** THE DATA follows **

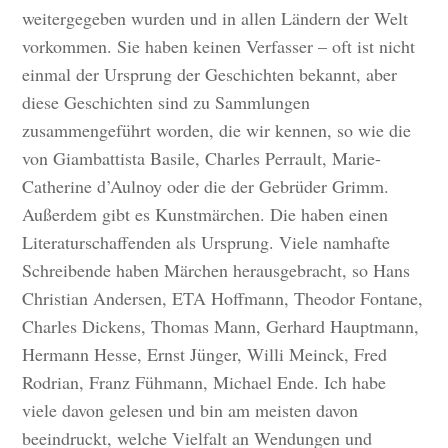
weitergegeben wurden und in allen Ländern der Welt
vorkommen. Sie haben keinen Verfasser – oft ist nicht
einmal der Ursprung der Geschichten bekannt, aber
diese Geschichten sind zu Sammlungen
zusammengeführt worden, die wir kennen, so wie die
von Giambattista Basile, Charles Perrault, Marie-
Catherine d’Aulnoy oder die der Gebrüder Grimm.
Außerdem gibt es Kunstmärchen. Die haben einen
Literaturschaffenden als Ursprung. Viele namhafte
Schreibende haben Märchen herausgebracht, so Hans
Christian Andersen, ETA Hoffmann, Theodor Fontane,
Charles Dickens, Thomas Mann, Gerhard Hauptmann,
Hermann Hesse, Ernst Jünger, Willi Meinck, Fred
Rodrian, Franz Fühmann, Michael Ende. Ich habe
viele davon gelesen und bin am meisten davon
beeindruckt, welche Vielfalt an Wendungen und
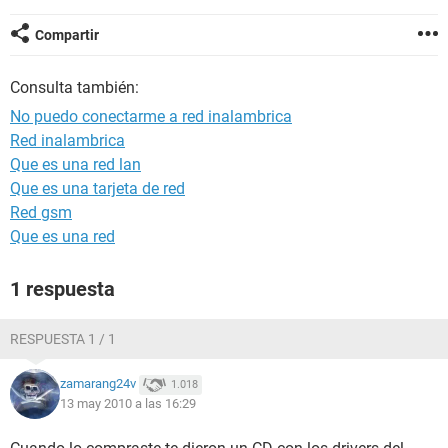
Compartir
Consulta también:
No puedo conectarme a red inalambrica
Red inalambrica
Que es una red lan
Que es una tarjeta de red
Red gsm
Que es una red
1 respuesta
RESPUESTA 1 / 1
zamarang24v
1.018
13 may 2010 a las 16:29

** End of THE DATA **
** THE DATA follows **

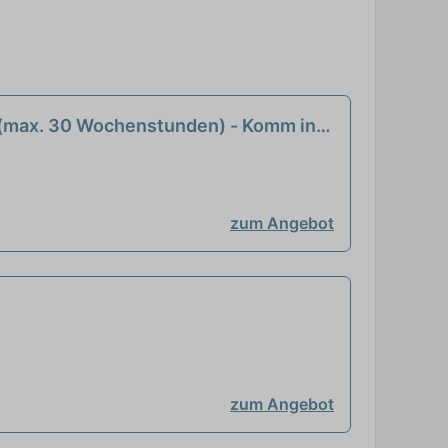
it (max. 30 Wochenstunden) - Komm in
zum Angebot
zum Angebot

** End of THE DATA **

#### TASK
Among the entries above, find the line with "1 respuesta" and the line with "13 may 2010 a las 16:29"; give again exactly these two lines and all lines between them.

#### SOLUTION
1 respuesta
RESPUESTA 1 / 1
zamarang24v
1.018
13 may 2010 a las 16:29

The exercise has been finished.